To a certain extent, we Russians deserve the toxicity conferred on us by Putin’s policies. Even those of us who never supported him have failed to stop him from representing Russia the way he does. But the current scandal is going beyond that justifiable stigma. The noise around it is giving Americans a visceral suspicion of Russians. It introduces an element of distrust into potential business deals, cultural exchanges and even personal relationships. It’s poisonous and potentially as hard and slow to fix as the Cold War-era distrust was.

There’s only one way to limit the damage: It’s for the Americans investigating the scandal to seek to understand how Putin’s Russia works, and the complex web of relationships around the Kremlin.
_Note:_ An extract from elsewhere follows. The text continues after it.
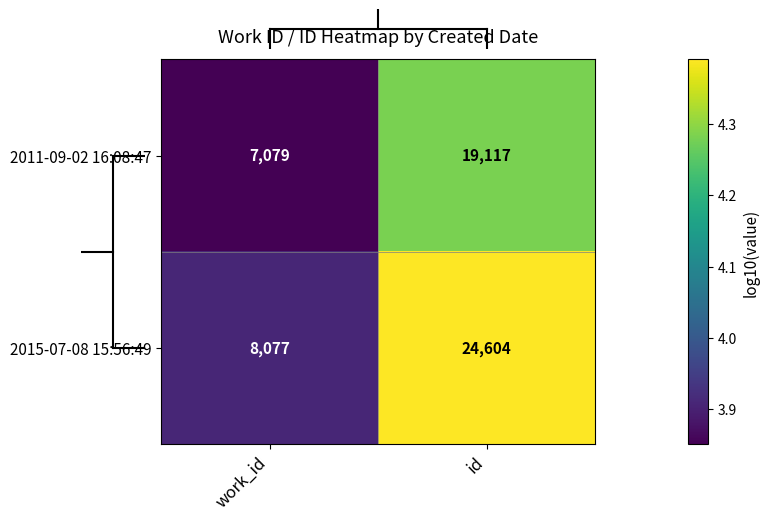

At which category does the chart reach its peak across all series?

id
That’s necessary for a clearer idea of what happened, and for a more sober view of what one Russian or another may represent.

A campaign against all things Russian, however, would merely hand a victory to Putin and his men. They’d chuckle about the primitive American minds trying to understand a complex country’s secretive workings, and they’d be tempted to amplify the confusion in any way they can. Precision, specificity and informed conclusions on the investigators’ part would reduce that temptation.